Work request: Read the data below line by line and state how many lines hold "OutboundHeaders". Nothing else belongs in the answer.

Records to use:
- - - - - - -

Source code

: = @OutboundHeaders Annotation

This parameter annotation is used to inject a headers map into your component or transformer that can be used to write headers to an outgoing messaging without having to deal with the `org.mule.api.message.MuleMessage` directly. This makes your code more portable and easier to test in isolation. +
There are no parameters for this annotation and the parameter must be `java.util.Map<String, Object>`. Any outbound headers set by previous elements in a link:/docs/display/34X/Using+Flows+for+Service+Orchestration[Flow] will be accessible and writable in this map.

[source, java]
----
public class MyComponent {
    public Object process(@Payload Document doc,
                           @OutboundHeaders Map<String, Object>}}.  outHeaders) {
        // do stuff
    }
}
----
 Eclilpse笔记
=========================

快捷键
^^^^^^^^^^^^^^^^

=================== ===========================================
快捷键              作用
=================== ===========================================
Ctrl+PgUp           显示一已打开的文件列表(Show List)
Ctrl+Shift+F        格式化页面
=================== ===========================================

- - - - - - -

Response: 2